One of the many mothers I had the privilege of meeting was Eliza (pictured, below left), who was 18 years old and eight months pregnant with her first child when I met her. She openly shared her thoughts with me, and I learned that she had dropped out of school in anticipation of her delivery. However, she plans to resume her education after her child’s first birthday, at which time her sister will help take care of the baby.

But Eliza's hopes for the future go beyond her own education. Her greatest wish, she told us, is that her child will also have the opportunity to go to school and help provide for the family in the future. (continued below)

For the time being, though, Eliza is enjoying the present as a mother-to-be. ‘How do you feel about giving birth?’ we asked her. She replied that she was happy, and didn’t have any fears or worries about giving birth.
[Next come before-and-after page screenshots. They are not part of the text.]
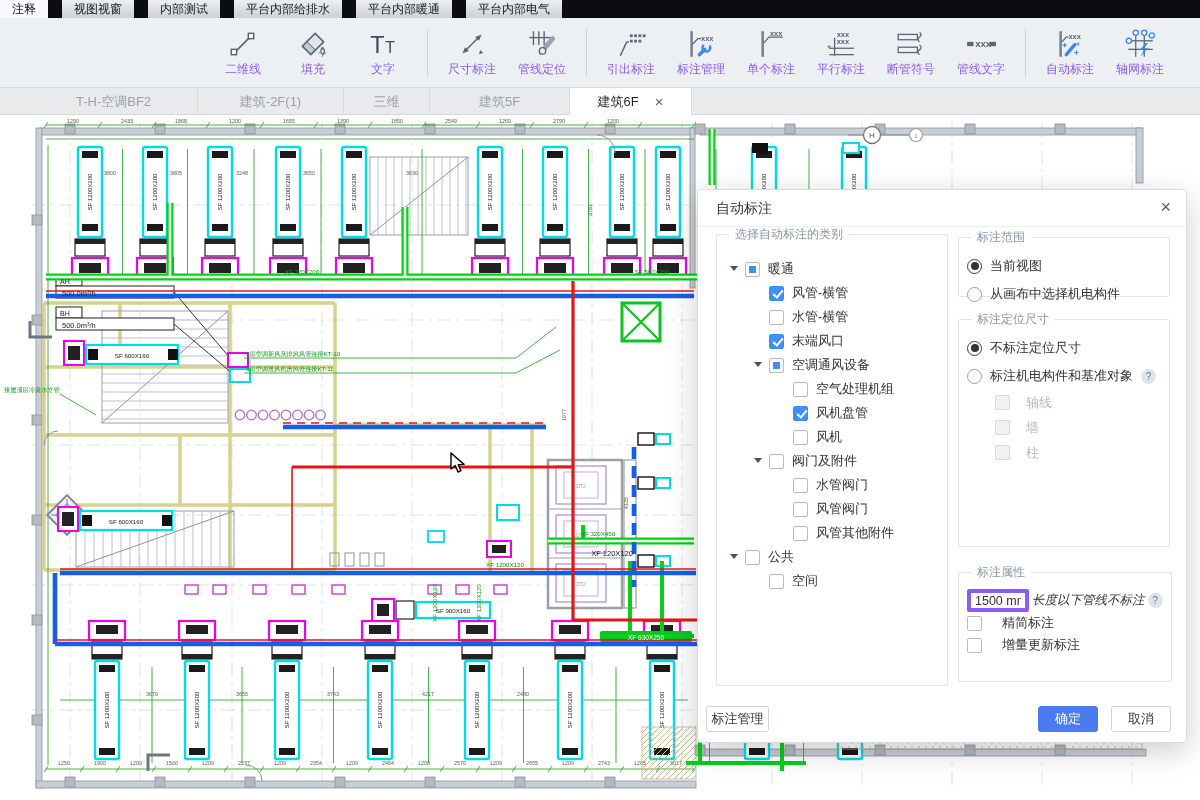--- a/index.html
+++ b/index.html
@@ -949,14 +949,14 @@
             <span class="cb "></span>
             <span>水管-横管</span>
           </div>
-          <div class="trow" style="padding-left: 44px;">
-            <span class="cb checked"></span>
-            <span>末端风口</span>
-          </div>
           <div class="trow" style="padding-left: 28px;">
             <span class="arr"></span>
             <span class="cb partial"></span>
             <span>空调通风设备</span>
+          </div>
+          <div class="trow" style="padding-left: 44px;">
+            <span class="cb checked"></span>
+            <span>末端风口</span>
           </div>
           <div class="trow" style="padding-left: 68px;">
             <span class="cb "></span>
It was at this point, about halfway into our conversation, that I felt that there was a deeper connection between Eliza and I—I felt as if she and I were already family. So I got up and sat closely next to her; she leaned into me. At that moment, I felt a bond…an invisible gift.

Even after I returned from my trip, I couldn’t stop thinking about Eliza and the other mothers and children I met. The impact and depth of emotion from trip crept up on me very slowly, and it wasn’t until two days after being home that I was brought to joyful tears. As I pondered the moment shared with Eliza and the many other memories created that week, I found peace and assurance in the realization that I am a part of such a large family! With that newfound knowledge, my recent anxiousness about starting a family of my own has faded. Spending the week with the women and children in Malawi filled my heart with this invisible gift of love, and reminded me of what everyone wishes for: the intangible, sometimes inexplicable connections that shape our lives.